Casati A, Magistris L, Beccaria P, Cappelleri G, Aldegheri G, Fanelli G
Department of Anesthesiology, IRCCS H. San Raffaele, University of Milan, Italy.
Minerva Anestesiol. 2001 May;67(5):407-12.
The aim of this prospective, randomized, double-blind study was to evaluate the effects of adding 1 microg/kg clonidine to 20 ml of ropivacaine 0.75% for axillary brachial plexus anesthesia.

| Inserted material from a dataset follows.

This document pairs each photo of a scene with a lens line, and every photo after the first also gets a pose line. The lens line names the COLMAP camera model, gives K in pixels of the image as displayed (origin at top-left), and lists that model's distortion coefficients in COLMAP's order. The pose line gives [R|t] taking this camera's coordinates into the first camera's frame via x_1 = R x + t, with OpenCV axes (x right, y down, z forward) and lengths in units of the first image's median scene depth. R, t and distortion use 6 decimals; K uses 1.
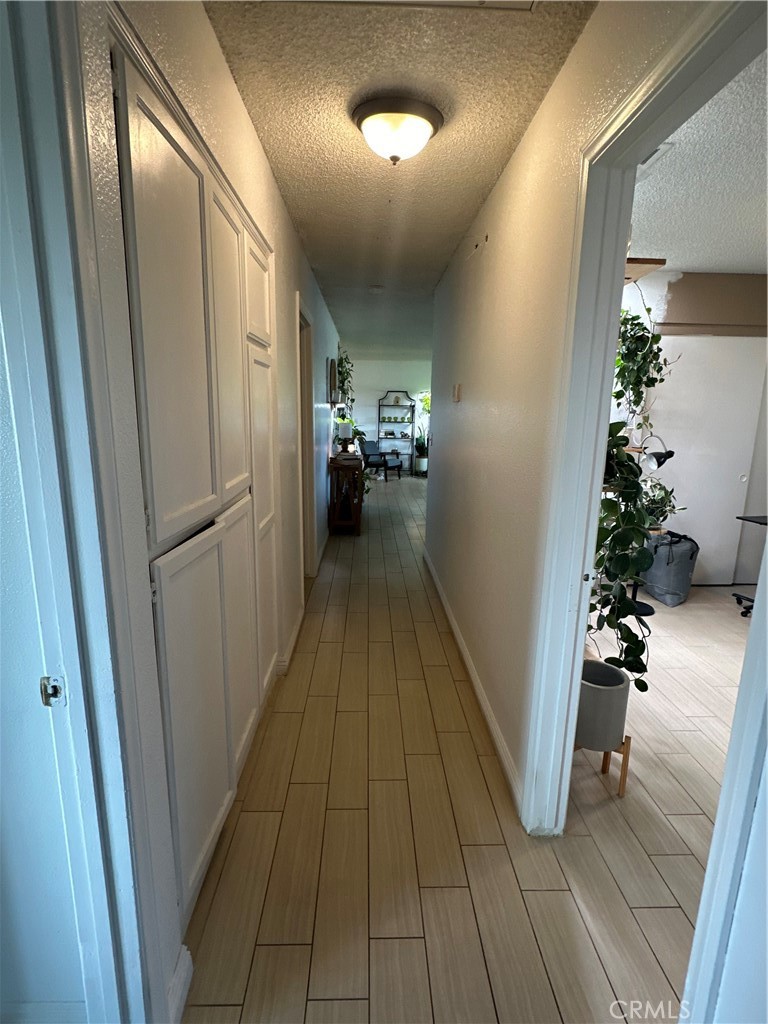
lens RADIAL K [[508.8, 0, 385.1], [0, 508.8, 515.5], [0, 0, 1]] dist [-0.006713, 0.001013]
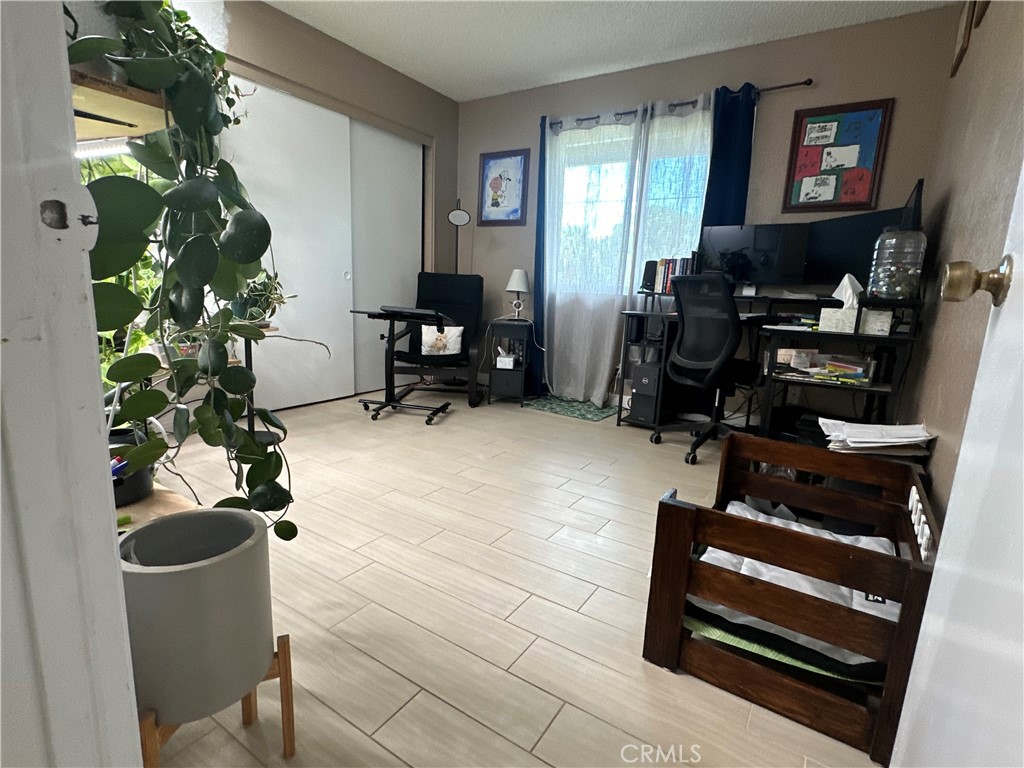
lens RADIAL K [[508.8, 0, 513.0], [0, 508.8, 387.8], [0, 0, 1]] dist [-0.006713, 0.001013]
pose [[0.573299, -0.147376, 0.805983, 0.212102], [0.129558, 0.987621, 0.088433, 0.158602], [-0.809038, 0.053723, 0.585296, 0.447795]]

With Ethical Committee approval and written consent, 30 ASA physical status I-II in-patients, undergoing upper extremity orthopedic procedures were randomly allocated to receive axillary brachial plexus block with 20 ml of 0.75% ropivacaine alone (group ropivacaine, n = 15) or 0.75% ropivacaine + 1 microg/kg clonidine (group ropivacaine-clonidine, n = 15). Nerve blocks were placed using a nerve stimulator with the multiple injection technique (stimulation frequency was 2 Hz; stimulation intensity was decreased to < or = 0.5 mA after each muscular twitch; the anesthetic volume was equally divided among arm flexion, arm extension, wrist flexion, and thumb adduction). A blinded observer recorded the time required to achieve surgical block [loss of pinprick sensation in the innervation areas of the hand (C6-C8) with concomitant inability to move the wrist and hand] and first analgesic request.
No differences in demography, degree of sedation, peripheral oxygen saturation, and hemodynamic variables were observed between the two groups. Readiness for surgery required 15 min (5-36 min) with 0.75% ropivacaine and 20 min (5-30 min) with the ropivacaine-clonidine mixture. The degree of pain measured at first analgesic request, and consumption of postoperative analgesics were similar in the two groups; while first postoperative analgesic request occurred after 13.8 h (25th-75th percentiles: 9.1-13 h) in the ropivacaine group and 15.2 h (25th-75th percentiles: 10.7-16 h) in the ropivacaine-clonidine group (p = 0.04).
Adding 1 microg/kg clonidine to 20 ml of ropivacaine 0.75% for axillary brachial plexus anesthesia provided a 3 h delay in first analgesic request postoperatively, without clinically relevant effects on the degree of sedation and cardiovascular homeostasis.
本前瞻性、随机、双盲研究旨在评估在20毫升0.75%罗哌卡因中添加1微克/千克可乐定用于腋路臂丛神经麻醉的效果。
经伦理委员会批准并获得书面同意后,30例拟行上肢骨科手术的ASA身体状况I-II级住院患者被随机分配,分别接受单纯20毫升0.75%罗哌卡因的腋路臂丛神经阻滞(罗哌卡因组,n = 15)或0.75%罗哌卡因+1微克/千克可乐定(罗哌卡因-可乐定组,n = 15)。使用神经刺激器采用多点注射技术进行神经阻滞(刺激频率为2赫兹;每次肌肉抽搐后刺激强度降至≤0.5毫安;麻醉剂体积在屈臂、伸臂、屈腕和拇指内收之间平均分配)。一名盲法观察者记录达到手术麻醉所需时间[手部(C6-C8)神经支配区域痛觉消失且同时无法活动手腕和手部]以及首次镇痛需求时间。
两组在人口统计学、镇静程度、外周血氧饱和度和血流动力学变量方面均未观察到差异。使用0.75%罗哌卡因时,手术准备需要15分钟(5-36分钟),使用罗哌卡因-可乐定混合液时需要20分钟(5-30分钟)。两组首次镇痛需求时的疼痛程度以及术后镇痛药消耗量相似;罗哌卡因组首次术后镇痛需求出现在13.8小时(第25-7百分位数:9.1-13小时),罗哌卡因-可乐定组出现在15.2小时(第25-75百分位数:10.7-16小时)(p = 0.04)。
在20毫升0.75%罗哌卡因中添加1微克/千克可乐定用于腋路臂丛神经麻醉可使术后首次镇痛需求延迟3小时,且对镇静程度和心血管稳态无临床相关影响。